ScanCovid IA: Artificial Intelligence for Predicting Infection Severity

Date:
Changed on 23/06/2020
What if the combined analysis of our health data (clinical, biological, scanners... ) allowed health workers to predict and refine the severity of the virus attack? A scientific feat made possible by artificial intelligence but also by close collaboration between teams from the Gustave Roussy Institute, the Kremlin-Bicêtre Hospital - APHP, the Owkin startup and Inria.
Photo ScanCovid IA
L'équipe partenaire à l'Institut Gustave Roussy

What is the genesis of your project?

For several years now, the OPIS project-team has been working on a sustained basis with the doctors of the Imaging Department of the Institut Gustave Roussy (IGR) on issues related to learning and artificial intelligence and their contribution to medical imaging for the diagnosis, prognosis and follow-up of cancer patients.

The IGR team contacted our research team at the beginning of March 2020 to launch a collaborative project: to work on the prediction of the severity of Covid-19 damage from AI analyses of 3D thoracic scans of patients.

Project holder : Emilie Chouzenoux (EPC OPIS)

Partners : Institut Gustave Roussy, Hôpital Bicêtre AP-HP, Owkin CentraleSupélec

#IA #data #prediction

The project then expanded. Our initial consortium was joined by a team of radiologists from the Kremlin-Bicêtre Hospital - APHP and by a Parisian startup, Owkin, a specialist in AI for medicine. The team, thus strengthened, tackled an even more ambitious goal: to combine in AI analysis a wide variety of heterogeneous data (scanner, biological, clinical and patient medical history data) in order to predict even more accurately the severity of the infection.

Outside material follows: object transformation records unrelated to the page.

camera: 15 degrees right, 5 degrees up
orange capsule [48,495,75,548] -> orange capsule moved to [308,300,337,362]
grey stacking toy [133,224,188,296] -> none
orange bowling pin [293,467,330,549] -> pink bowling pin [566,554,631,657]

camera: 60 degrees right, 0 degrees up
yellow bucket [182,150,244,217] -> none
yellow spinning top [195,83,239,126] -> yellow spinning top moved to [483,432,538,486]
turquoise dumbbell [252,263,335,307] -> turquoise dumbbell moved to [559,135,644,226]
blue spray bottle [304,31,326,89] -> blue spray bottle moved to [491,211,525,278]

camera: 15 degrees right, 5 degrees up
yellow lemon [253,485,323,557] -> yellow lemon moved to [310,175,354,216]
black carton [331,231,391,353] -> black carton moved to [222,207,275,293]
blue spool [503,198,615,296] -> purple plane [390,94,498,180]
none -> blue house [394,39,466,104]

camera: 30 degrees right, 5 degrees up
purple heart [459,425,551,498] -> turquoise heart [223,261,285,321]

How is it developing today and what are its objectives?

The project received the "Mission Covid" label from Inria at the beginning of May 2020. A first research article was submitted in mid-May in a prestigious medical journal: we show the importance of integrating the information present in chest scans to reliably predict the severity of the disease.

 

We plan to continue our study by diversifying the hospital centers from which the patient cohorts under consideration come, and by increasing the volume of annotated images.

In this project, the long-term goal for our project team is to develop open-source software to help radiologists in the task of automatically segmenting and quantifying different types of lung lesions.

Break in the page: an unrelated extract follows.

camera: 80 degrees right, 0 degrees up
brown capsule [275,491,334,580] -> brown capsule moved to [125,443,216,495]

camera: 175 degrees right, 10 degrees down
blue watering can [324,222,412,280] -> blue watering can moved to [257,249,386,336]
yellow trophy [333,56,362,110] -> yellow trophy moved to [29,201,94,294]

How do you work with your partners?

Multi-weekly video-conference meetings are held with representatives of the four partners, in order to best coordinate the progress of the project.

The OPIS project-team and the start-up Owkin are attentive to the needs of the doctors, and take into account all their feedback on both the methodology and the results obtained (both quantitative and visual) by the AI approaches developed. The objective of our collaboration is to converge towards the most reliable and relevant analysis of medical data possible.